CFC2023

Keynote

CLDERA: Developing a Novel Foundational Approach for Attributing Localized Source Forcings in the Climate

  • Bull, Diana (Sandia National Laboratories)
  • Peterson, Kara (Sandia National Laboratories)
  • Tezaur, Irina (Sandia National Laboratories)
  • Shand, Lyndsay (Sandia National Laboratories)
  • Swiler, Laura (Sandia National Laboratories)
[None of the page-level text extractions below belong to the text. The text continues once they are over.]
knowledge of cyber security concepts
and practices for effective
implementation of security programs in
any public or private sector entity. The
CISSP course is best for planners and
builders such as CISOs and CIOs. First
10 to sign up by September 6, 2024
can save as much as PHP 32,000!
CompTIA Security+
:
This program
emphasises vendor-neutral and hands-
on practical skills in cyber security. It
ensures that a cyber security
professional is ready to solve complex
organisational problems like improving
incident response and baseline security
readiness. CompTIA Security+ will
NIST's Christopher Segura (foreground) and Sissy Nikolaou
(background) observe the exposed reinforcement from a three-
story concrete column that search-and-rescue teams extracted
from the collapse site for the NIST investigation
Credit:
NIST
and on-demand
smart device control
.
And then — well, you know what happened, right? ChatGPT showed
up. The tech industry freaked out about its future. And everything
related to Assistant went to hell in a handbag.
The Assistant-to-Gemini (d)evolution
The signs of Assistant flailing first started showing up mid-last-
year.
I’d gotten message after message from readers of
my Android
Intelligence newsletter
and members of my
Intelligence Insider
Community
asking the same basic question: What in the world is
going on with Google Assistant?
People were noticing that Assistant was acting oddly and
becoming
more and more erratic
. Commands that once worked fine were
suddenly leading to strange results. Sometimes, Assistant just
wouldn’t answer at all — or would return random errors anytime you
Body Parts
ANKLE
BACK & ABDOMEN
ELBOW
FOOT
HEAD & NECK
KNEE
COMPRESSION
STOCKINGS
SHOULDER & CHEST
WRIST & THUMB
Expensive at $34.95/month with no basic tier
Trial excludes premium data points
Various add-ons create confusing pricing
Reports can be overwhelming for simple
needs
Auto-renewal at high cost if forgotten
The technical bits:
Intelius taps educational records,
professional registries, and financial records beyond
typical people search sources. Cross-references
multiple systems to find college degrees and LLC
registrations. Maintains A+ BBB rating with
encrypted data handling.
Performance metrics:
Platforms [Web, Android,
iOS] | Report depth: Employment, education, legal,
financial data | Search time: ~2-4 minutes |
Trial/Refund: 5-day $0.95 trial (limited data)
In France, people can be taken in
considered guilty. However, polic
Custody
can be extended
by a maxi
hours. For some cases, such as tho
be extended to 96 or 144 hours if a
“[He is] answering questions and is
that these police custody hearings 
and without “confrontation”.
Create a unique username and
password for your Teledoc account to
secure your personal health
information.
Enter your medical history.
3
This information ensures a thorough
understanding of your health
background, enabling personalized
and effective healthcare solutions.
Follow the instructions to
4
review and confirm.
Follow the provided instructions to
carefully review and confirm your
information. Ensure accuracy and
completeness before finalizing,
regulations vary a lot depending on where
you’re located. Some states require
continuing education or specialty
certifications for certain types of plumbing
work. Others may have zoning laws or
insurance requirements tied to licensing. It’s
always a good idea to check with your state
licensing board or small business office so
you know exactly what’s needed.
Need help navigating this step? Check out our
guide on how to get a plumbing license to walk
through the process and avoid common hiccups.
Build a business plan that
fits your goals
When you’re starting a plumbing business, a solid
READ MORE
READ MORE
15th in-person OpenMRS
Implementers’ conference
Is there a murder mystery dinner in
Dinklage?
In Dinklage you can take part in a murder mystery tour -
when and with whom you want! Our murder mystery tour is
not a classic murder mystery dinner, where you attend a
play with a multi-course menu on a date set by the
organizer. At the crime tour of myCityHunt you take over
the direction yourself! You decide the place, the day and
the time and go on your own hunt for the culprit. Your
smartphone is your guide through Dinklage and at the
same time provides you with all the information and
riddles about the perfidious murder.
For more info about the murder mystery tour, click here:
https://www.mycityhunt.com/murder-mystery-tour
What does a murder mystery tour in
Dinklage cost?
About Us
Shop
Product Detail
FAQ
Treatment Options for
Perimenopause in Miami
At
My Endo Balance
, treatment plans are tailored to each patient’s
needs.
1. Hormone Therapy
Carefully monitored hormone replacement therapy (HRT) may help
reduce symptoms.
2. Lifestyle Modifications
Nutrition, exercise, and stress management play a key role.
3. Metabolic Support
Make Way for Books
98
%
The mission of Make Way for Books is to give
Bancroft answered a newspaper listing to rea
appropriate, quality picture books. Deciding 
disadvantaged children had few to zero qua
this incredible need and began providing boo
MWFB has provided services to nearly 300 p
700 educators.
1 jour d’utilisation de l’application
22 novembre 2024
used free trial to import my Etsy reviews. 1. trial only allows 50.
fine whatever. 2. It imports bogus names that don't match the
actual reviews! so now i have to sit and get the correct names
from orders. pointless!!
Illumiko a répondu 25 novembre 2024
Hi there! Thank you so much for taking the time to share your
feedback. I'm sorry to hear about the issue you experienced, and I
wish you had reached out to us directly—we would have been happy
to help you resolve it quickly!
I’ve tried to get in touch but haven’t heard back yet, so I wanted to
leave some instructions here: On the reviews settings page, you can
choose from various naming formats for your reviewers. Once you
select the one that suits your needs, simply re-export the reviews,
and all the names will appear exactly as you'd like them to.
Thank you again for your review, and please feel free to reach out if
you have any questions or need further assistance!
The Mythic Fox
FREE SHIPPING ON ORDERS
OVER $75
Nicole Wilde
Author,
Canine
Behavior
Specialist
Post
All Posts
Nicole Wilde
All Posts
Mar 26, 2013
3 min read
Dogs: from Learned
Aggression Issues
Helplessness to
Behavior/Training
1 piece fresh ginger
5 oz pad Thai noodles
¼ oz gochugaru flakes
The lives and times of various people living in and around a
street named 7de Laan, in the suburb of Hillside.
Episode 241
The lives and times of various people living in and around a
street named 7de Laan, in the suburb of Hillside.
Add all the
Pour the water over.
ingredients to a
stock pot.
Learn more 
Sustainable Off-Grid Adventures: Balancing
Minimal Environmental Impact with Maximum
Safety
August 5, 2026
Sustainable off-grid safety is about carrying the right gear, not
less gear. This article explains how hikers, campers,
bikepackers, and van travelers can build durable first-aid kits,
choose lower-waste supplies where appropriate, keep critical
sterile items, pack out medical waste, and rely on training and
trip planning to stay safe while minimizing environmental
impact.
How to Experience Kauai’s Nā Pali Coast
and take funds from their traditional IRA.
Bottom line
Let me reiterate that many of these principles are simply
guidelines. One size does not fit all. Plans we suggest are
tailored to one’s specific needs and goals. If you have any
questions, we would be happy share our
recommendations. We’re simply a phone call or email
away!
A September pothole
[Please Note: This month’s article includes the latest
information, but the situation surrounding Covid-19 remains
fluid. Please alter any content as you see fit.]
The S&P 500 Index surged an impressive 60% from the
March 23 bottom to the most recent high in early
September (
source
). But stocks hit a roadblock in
Please login to view abstract download link

The ability to distinguish the impacts of intervention, anthropogenic climate change, and natural variability, as well as to quantify the proportion of impacts attributable to each, will become increasingly important as the effects of climate change compound and decision-makers must plan for future mitigation and adaptation scenarios. Due to the innate complexity of the climate, enough data must be available to overcome large sources of variability and uncover complex, often nonlinear, correlations. This is an underlying hurdle to the successful discovery of source-impact relationships. Addressing this challenging problem requires integrating foundational research to improve the intelligibility of Earth System Models (ESMs) and fusing disparate observational data sources in order to bridge the gap between observations and models and enable reliable attribution. In this talk, we will provide an overview of the CLDERA (CLimage impact: Determing Etiology thRough pAthways) project at Sandia National Laboratories, which aims to develop methods to enable the discovery of pathways between sources and impacts in simulated and observational data. The uncovered pathways elucidate connective relationships, enabling a deeper understanding of cause and effect in the climate, and offer much needed constraints for the inverse attribution problem. Using the 1991 eruption of Mt. Pinatubo, a Stratospheric Aerosol Injection (SAI) event, as an exemplar, we are developing novel computational modeling techniques using the U.S. Department of Energy’s Energy Exascale Earth System Model (E3SM) in combination with multivariate statistical techniques applied to large-scale observational data in order to provide constraints for the attribution of impacts from the eruption. A brief overview of the aims of CLDERA along with descriptions of analytical techniques we are pursuing and some early results will be provided.